■ **Task item**: Please restate all of the records word for word, setting the pictures aside.

[Collected data entries]
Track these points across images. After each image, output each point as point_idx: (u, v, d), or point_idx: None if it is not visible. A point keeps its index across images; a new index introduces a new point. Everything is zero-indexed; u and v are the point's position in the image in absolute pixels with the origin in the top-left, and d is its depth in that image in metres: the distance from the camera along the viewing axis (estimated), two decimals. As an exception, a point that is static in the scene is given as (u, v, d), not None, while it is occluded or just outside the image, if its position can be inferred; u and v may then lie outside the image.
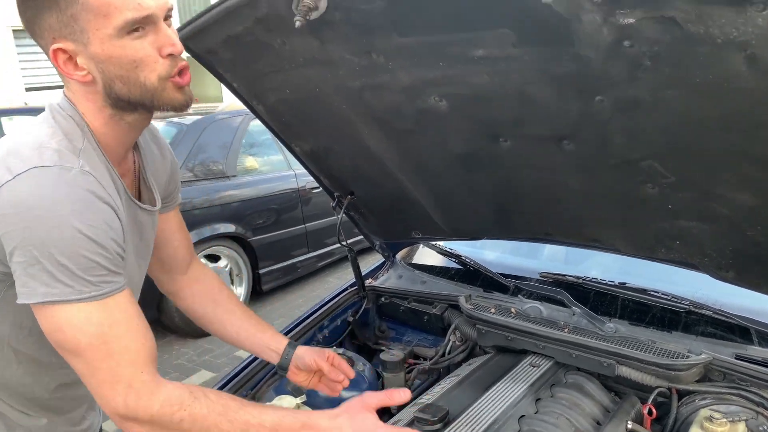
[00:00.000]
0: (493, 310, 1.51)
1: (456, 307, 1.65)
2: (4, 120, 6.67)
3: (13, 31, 9.55)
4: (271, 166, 4.33)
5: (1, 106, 8.34)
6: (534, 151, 1.23)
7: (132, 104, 0.95)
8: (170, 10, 0.94)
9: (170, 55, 0.93)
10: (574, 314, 1.44)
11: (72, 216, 0.85)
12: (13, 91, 9.52)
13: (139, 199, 1.10)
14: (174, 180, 1.26)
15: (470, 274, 1.83)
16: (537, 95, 1.08)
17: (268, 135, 4.40)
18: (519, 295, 1.62)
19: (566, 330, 1.39)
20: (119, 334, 0.89)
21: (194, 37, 1.26)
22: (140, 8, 0.87)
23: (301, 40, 1.17)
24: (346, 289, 1.91)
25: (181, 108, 0.99)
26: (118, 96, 0.94)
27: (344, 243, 1.75)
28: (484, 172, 1.37)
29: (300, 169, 4.50)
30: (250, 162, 4.23)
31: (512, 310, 1.50)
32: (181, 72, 0.95)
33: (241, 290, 4.07)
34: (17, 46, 9.62)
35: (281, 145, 4.53)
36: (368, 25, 1.08)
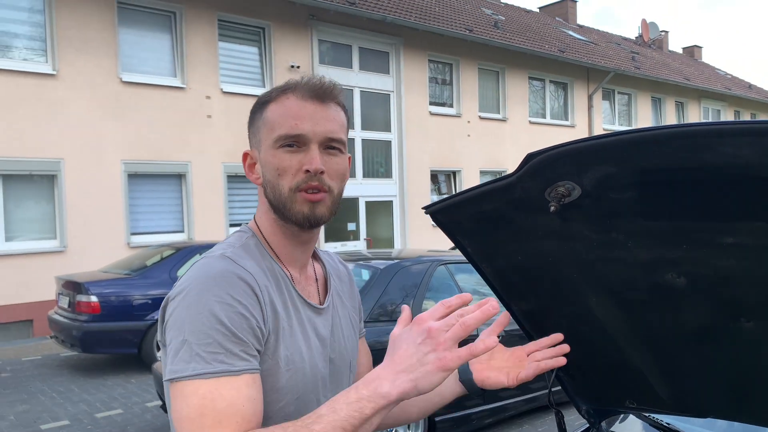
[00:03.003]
0: (727, 499, 1.41)
1: (680, 488, 1.55)
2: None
3: (228, 176, 11.11)
4: (451, 312, 4.45)
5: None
6: (783, 335, 1.21)
7: (276, 209, 1.06)
8: (332, 140, 1.06)
9: (306, 171, 1.03)
10: None
11: (201, 293, 0.92)
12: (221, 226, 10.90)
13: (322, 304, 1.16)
14: (357, 308, 1.31)
15: (690, 452, 1.72)
16: (792, 281, 1.10)
17: (451, 282, 4.58)
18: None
19: None
20: (217, 410, 0.87)
21: (445, 211, 1.45)
22: (294, 128, 1.03)
23: (544, 217, 1.31)
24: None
25: (305, 221, 1.05)
26: (269, 199, 1.07)
27: (555, 406, 1.76)
28: (721, 350, 1.35)
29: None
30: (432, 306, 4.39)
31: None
32: (311, 189, 1.04)
33: (414, 435, 4.06)
34: (228, 189, 11.13)
35: (461, 291, 4.71)
36: (615, 210, 1.19)
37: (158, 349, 6.95)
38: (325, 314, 1.15)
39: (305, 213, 1.05)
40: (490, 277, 1.66)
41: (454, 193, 1.42)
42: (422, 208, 1.55)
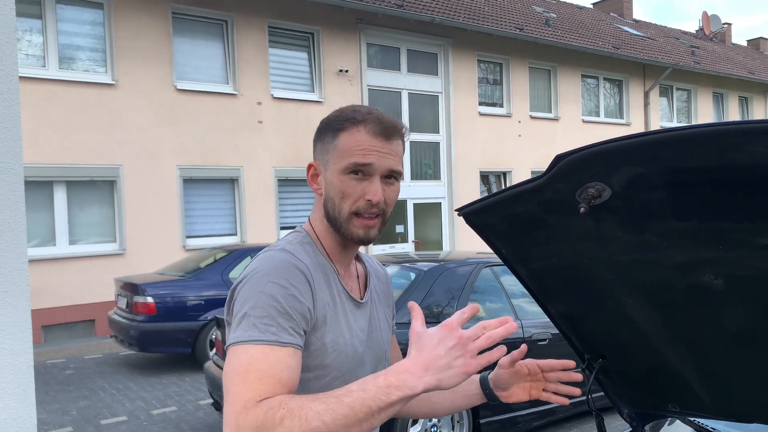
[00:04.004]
0: None
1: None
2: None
3: (278, 180, 11.31)
4: (496, 314, 4.42)
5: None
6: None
7: (331, 222, 1.23)
8: (394, 173, 1.23)
9: (368, 200, 1.18)
10: None
11: (263, 277, 1.09)
12: (272, 227, 11.11)
13: (362, 298, 1.33)
14: (391, 306, 1.49)
15: (737, 460, 1.67)
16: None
17: (496, 283, 4.54)
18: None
19: None
20: (261, 369, 1.01)
21: (477, 213, 1.46)
22: (364, 157, 1.18)
23: (576, 218, 1.30)
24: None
25: (359, 242, 1.23)
26: (327, 212, 1.23)
27: (595, 409, 1.73)
28: (764, 354, 1.31)
29: (526, 320, 4.56)
30: (478, 309, 4.37)
31: None
32: (369, 215, 1.20)
33: (459, 437, 4.05)
34: (279, 192, 11.33)
35: (507, 294, 4.66)
36: (647, 210, 1.17)
37: (211, 348, 7.15)
38: (364, 308, 1.31)
39: (360, 235, 1.22)
40: (525, 278, 1.65)
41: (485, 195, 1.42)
42: (455, 210, 1.55)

■ **Task output**:
Track these points across images. After each image, output each point as point_idx: (u, v, d), or point_idx: None if it is not visible. A point keeps its index across images; a new index introduces a new point. Everything is zero-indexed; u and v are the point's position in the image in absolute pixels with the origin in the top-left, and d is its depth in that image in metres: the distance from the camera along the viewing axis (estimated), two decimals. As an exception, a point that is static in the scene is given as (u, v, d), not None, while it is occluded or just outside the image, if its position can be inferred; u and v may then lie outside the image.
[00:00.000]
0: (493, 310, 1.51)
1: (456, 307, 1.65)
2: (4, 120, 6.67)
3: (13, 31, 9.55)
4: (271, 166, 4.33)
5: (1, 106, 8.34)
6: (534, 151, 1.23)
7: (132, 104, 0.95)
8: (170, 10, 0.94)
9: (170, 55, 0.93)
10: (574, 314, 1.44)
11: (72, 216, 0.85)
12: (13, 91, 9.52)
13: (139, 199, 1.10)
14: (174, 180, 1.26)
15: (470, 274, 1.83)
16: (537, 95, 1.08)
17: (268, 135, 4.40)
18: (519, 295, 1.62)
19: (566, 330, 1.39)
20: (119, 334, 0.89)
21: (194, 37, 1.26)
22: (140, 8, 0.87)
23: (301, 40, 1.17)
24: (346, 289, 1.91)
25: (181, 108, 0.99)
26: (118, 96, 0.94)
27: (344, 243, 1.75)
28: (484, 172, 1.37)
29: (300, 169, 4.50)
30: (250, 162, 4.23)
31: (512, 310, 1.50)
32: (181, 72, 0.95)
33: (241, 290, 4.07)
34: (17, 46, 9.62)
35: (281, 145, 4.53)
36: (368, 25, 1.08)
[00:03.003]
0: (727, 499, 1.41)
1: (680, 488, 1.55)
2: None
3: (228, 176, 11.11)
4: (451, 312, 4.45)
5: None
6: (783, 335, 1.21)
7: (276, 209, 1.06)
8: (332, 140, 1.06)
9: (306, 171, 1.03)
10: None
11: (201, 293, 0.92)
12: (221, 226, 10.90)
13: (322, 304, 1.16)
14: (357, 308, 1.31)
15: (690, 452, 1.72)
16: (792, 281, 1.10)
17: (451, 282, 4.58)
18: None
19: None
20: (217, 410, 0.87)
21: (445, 211, 1.45)
22: (294, 128, 1.03)
23: (544, 217, 1.31)
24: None
25: (305, 221, 1.05)
26: (269, 199, 1.07)
27: (555, 406, 1.76)
28: (721, 350, 1.35)
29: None
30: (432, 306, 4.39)
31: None
32: (311, 189, 1.04)
33: (414, 435, 4.06)
34: (228, 189, 11.13)
35: (461, 291, 4.71)
36: (615, 210, 1.19)
37: (158, 349, 6.95)
38: (325, 314, 1.15)
39: (305, 213, 1.05)
40: (490, 277, 1.66)
41: (454, 193, 1.42)
42: (422, 208, 1.55)
[00:04.004]
0: None
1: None
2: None
3: (278, 180, 11.31)
4: (496, 314, 4.42)
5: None
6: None
7: (331, 222, 1.23)
8: (394, 173, 1.23)
9: (368, 200, 1.18)
10: None
11: (263, 277, 1.09)
12: (272, 227, 11.11)
13: (362, 298, 1.33)
14: (391, 306, 1.49)
15: (737, 460, 1.67)
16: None
17: (496, 283, 4.54)
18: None
19: None
20: (261, 369, 1.01)
21: (477, 213, 1.46)
22: (364, 157, 1.18)
23: (576, 218, 1.30)
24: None
25: (359, 242, 1.23)
26: (327, 212, 1.23)
27: (595, 409, 1.73)
28: (764, 354, 1.31)
29: (526, 320, 4.56)
30: (478, 309, 4.37)
31: None
32: (369, 215, 1.20)
33: (459, 437, 4.05)
34: (279, 192, 11.33)
35: (507, 294, 4.66)
36: (647, 210, 1.17)
37: (211, 348, 7.15)
38: (364, 308, 1.31)
39: (360, 235, 1.22)
40: (525, 278, 1.65)
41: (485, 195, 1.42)
42: (455, 210, 1.55)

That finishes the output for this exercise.